Wednesday, September 22, 2010

An Empirical Study of Low Power Wireless

Presentation Summary for “An Empirical Study of Low Power Wireless”

The paper presented a study of packet delivery performance for 802.15.4 sensor networks. The tests were aimed around the common conceptual model generally used by protocol designers when developing communications protocols. The authors conducted experiments using two different kinds of motes and three different testbeds that vary in the number of motes, the size of the network, and environment. The first was in a 6000 sq ft office, the next in a 2500 sq ft space on a University campus, and the final on a dry outdoor lakebed. Based on the results of the experiments the authors developed theories on network performance due to internal and external conditions, with the environment playing a large role in packet performance. The first test consisted of studying the effects of modifying the inter-packet interval(IPI) between packet transmission. The results showed that over time the number of intermediate links increased and the numbers of poor and good links were reduced. An intermediate link is defined as a link with a packet reception ratio(PRR) between 10-90%. The next test was an observation of PRRs across all receivers observing each channel from a single transmitter. The authors were able to conclude that reception rates vary across channels. For example, a single receiver may have excellent packet reception for channel 26, but have poor to no reception for channel 17. A statistical analysis of packet success/failure was performed to identify any predictability for packet performance. Plotting consecutive successes and failures, the authors used the conditional packet delivery function(CPDF) and found that losses over time are independent, but over short periods contained temporal correlation. Further tests showed this was due to the received signal strength(RSSI) maintaining similar values over short periods, but varying greatly over longer periods. The authors also researched external noise(802.11,Bluetooth) and link asymmetries as reasons for poor packet reception.

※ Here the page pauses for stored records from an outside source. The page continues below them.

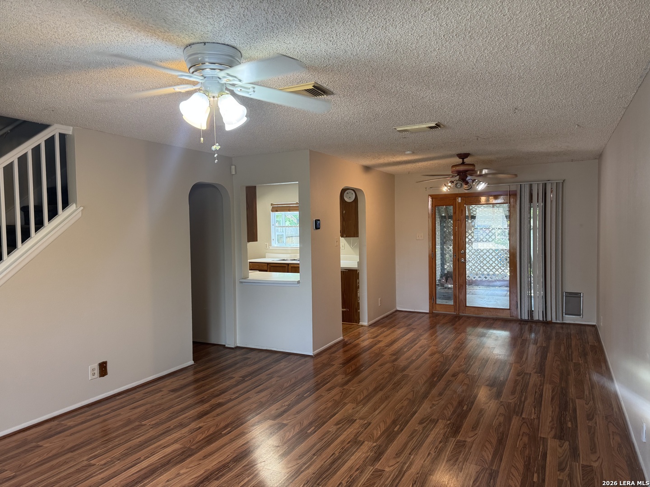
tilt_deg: -3.1
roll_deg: +1.0
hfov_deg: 71.6
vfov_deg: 56.8
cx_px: 325
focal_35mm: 24
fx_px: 451
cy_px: 244
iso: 125
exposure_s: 1/60
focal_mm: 6.76
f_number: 1.78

During the discussion several topics were discussed including strengths and weaknesses of the article. One observation was around external noise. The authors provided the frequency spectrums of 802.15.4, 802.11, and Bluetooth, which explained the different reception rates across channels. Another question in the same topic was how and why does “channel” or frequency hopping affect performance. Going back to the frequency spectrum, we could see that Bluetooth completely overlapped the 802.15.4 frequency range, but didn’t not cause as much interference as in 802.11 due to the fact that is moves across the frequency spectrum very quickly(ever 625usecs). A question on link asymmetries was asked regarding noise floor differences and RSSI asymmetries and the effects on asymmetric links. After quickly perusing the paper, we concluded that the authors skimmed over the topic and didn’t provide any insight in the reasons behind the occurrence.